Provided data
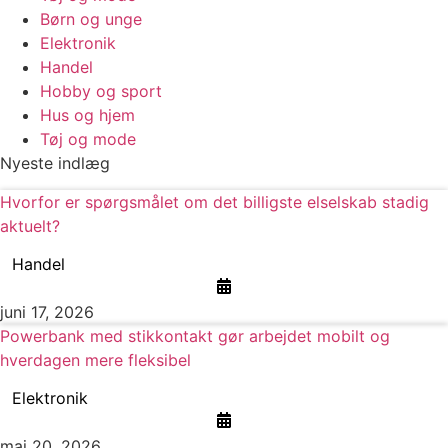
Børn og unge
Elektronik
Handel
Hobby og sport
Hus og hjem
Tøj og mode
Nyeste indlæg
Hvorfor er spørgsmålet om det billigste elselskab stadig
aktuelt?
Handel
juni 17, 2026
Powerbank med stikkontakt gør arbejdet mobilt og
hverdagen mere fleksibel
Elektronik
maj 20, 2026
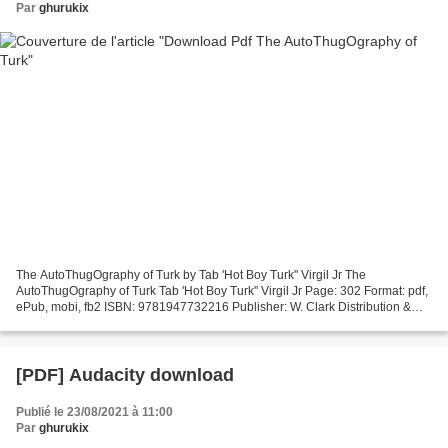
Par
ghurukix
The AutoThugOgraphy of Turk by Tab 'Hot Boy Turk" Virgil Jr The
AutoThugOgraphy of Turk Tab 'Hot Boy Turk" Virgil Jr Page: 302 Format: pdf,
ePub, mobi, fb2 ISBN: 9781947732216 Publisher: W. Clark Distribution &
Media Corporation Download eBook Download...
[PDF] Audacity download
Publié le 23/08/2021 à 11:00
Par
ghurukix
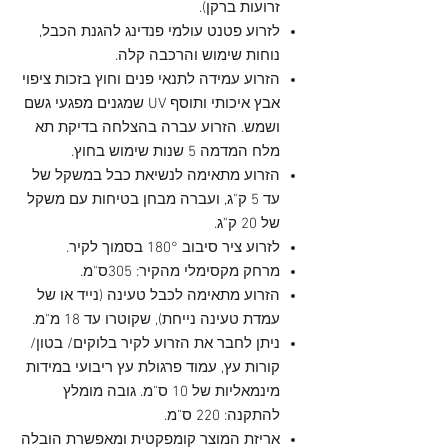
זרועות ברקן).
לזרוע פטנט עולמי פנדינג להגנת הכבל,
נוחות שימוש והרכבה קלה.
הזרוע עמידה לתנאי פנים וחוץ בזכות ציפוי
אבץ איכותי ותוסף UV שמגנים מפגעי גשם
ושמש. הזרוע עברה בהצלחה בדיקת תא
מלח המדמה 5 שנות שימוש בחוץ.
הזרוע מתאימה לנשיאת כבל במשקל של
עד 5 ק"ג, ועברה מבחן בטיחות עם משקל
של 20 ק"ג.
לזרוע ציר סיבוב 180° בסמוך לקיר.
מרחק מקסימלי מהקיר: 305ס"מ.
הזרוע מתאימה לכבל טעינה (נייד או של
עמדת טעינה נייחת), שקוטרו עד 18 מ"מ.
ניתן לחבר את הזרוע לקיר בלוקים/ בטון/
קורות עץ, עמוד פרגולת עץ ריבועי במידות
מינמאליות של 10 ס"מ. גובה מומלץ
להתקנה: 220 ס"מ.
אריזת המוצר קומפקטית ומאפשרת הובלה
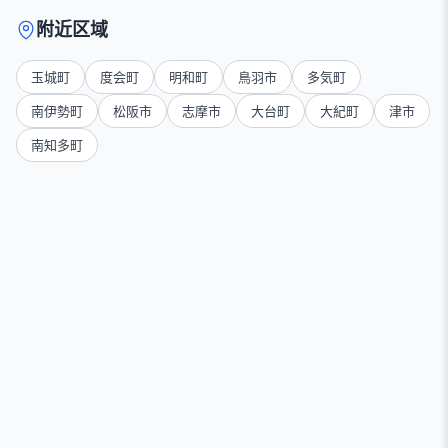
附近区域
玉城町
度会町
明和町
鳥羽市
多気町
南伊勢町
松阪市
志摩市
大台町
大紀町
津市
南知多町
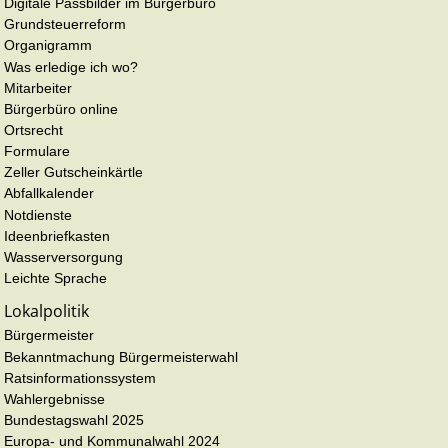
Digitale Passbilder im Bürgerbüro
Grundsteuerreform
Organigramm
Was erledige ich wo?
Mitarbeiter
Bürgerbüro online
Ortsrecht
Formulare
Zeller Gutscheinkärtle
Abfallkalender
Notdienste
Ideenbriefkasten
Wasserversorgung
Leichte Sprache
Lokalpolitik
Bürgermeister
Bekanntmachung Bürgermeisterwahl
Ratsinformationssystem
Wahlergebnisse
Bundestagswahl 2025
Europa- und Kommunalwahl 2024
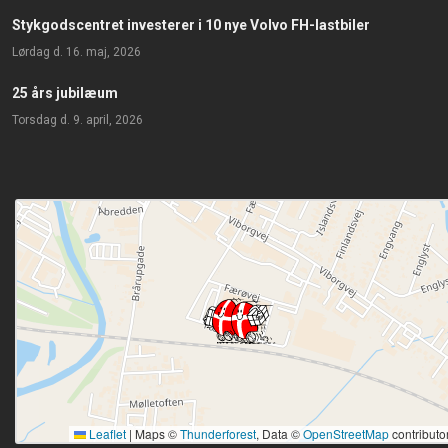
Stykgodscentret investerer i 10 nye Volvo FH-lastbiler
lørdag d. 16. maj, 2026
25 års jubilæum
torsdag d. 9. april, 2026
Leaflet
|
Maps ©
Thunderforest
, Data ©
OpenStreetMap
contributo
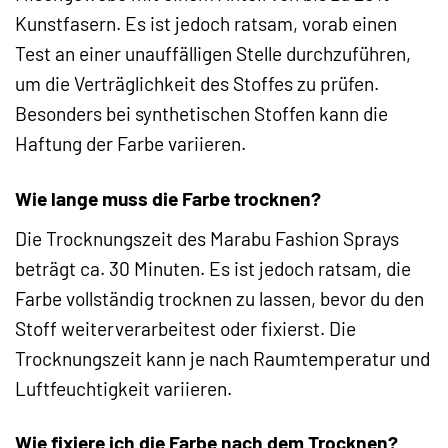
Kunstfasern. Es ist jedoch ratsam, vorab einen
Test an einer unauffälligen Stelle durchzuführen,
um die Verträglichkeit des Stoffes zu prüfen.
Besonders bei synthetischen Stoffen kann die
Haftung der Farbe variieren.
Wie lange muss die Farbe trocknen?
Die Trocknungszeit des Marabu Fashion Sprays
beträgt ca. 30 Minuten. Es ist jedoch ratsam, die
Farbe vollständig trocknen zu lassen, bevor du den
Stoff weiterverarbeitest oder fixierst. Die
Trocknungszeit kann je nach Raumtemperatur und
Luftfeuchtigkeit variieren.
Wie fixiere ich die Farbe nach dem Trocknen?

Assigned task
The required answer is the lines from the one that contains "Abfallkalender" through the last line of the records, restated word for word, with every picture dropped.

Finished task
Abfallkalender
Notdienste
Ideenbriefkasten
Wasserversorgung
Leichte Sprache
Lokalpolitik
Bürgermeister
Bekanntmachung Bürgermeisterwahl
Ratsinformationssystem
Wahlergebnisse
Bundestagswahl 2025
Europa- und Kommunalwahl 2024
Stykgodscentret investerer i 10 nye Volvo FH-lastbiler
lørdag d. 16. maj, 2026
25 års jubilæum
torsdag d. 9. april, 2026
Leaflet
|
Maps ©
Thunderforest
, Data ©
OpenStreetMap
contributo
Kunstfasern. Es ist jedoch ratsam, vorab einen
Test an einer unauffälligen Stelle durchzuführen,
um die Verträglichkeit des Stoffes zu prüfen.
Besonders bei synthetischen Stoffen kann die
Haftung der Farbe variieren.
Wie lange muss die Farbe trocknen?
Die Trocknungszeit des Marabu Fashion Sprays
beträgt ca. 30 Minuten. Es ist jedoch ratsam, die
Farbe vollständig trocknen zu lassen, bevor du den
Stoff weiterverarbeitest oder fixierst. Die
Trocknungszeit kann je nach Raumtemperatur und
Luftfeuchtigkeit variieren.
Wie fixiere ich die Farbe nach dem Trocknen?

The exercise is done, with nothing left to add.